Permeation mechanisms through the selectivity filter and the open helix bundle crossing gate of GIRK2

G protein-gated inwardly rectifying potassium channels (GIRK) are essential for the regulation of cellular excitability, a physiological function that relies critically on the conduction of K+ ions, which is dependent on two molecular mechanisms, namely selectivity and gating. Molecular Dynamics (MD) studies have shown that K+ conduction remains inefficient even with open channel gates, therefore further detailed study on the permeation events is required. In this study, all-atom MD simulations were employed to investigate the permeation mechanism through the GIRK2 selectivity filter (SF) and its open helix bundle crossing (HBC) gate. Our results show that it is the SF rather than the HBC or the G-loop gate that determines the permeation efficiency upon activation of the channel.

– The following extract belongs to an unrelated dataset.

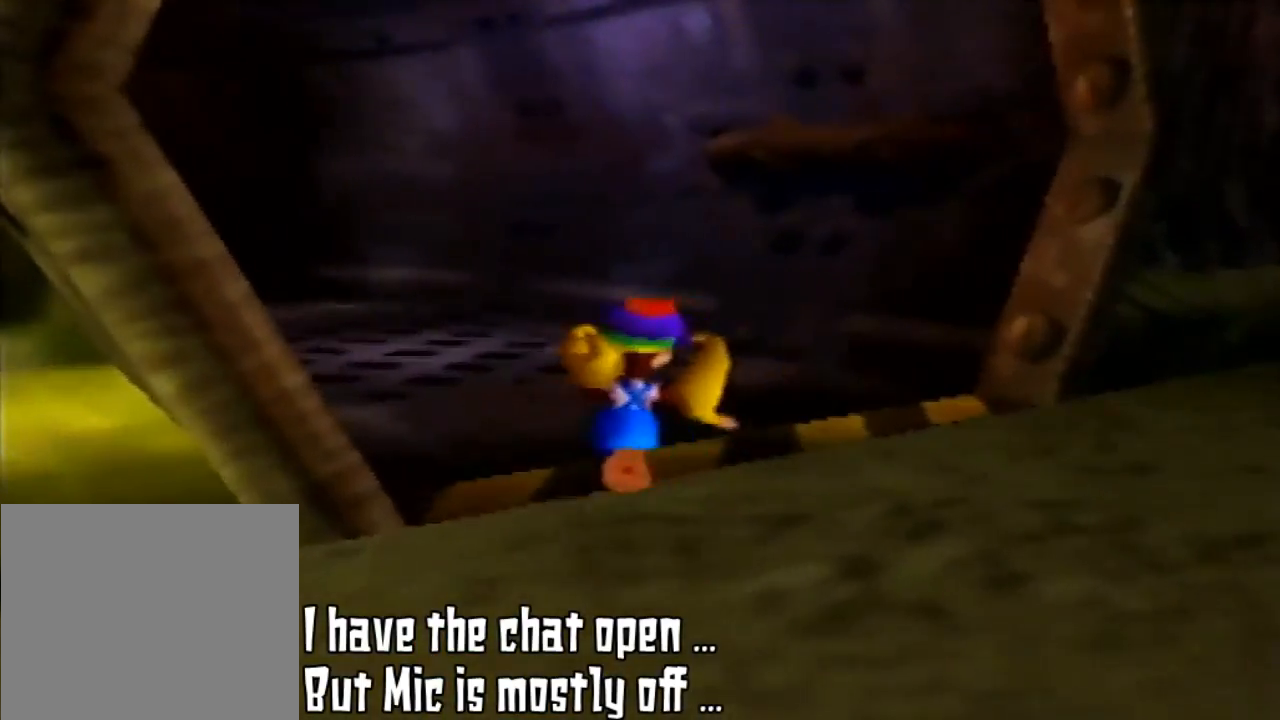
{"buttons": [], "left_stick": "up", "events": []}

SF-permeation is accomplished by a water-K+ coupled mechanism and the entry to the S1 coordination site is likely affected by a SF tilt. Moreover, we show that a 4-K+ occupancy in the SF-HBC cavity is required for the permeation through an open HBC, where three K+ ions around E152 help to abolish the unfavorable cation-dipole interactions that function as an energy barrier, while the fourth K+ located near the HBC allows for the inward transport. These findings facilitate further understanding of the dynamic permeation mechanisms through GIRK2 and potentially provide an alternative regulatory approach for the Kir3 family given the overall high evolutionary residue conservation. (C) 2020 The Author(s). Published by Elsevier B.V. on behalf of Research Network of Computational and Structural Biotechnology.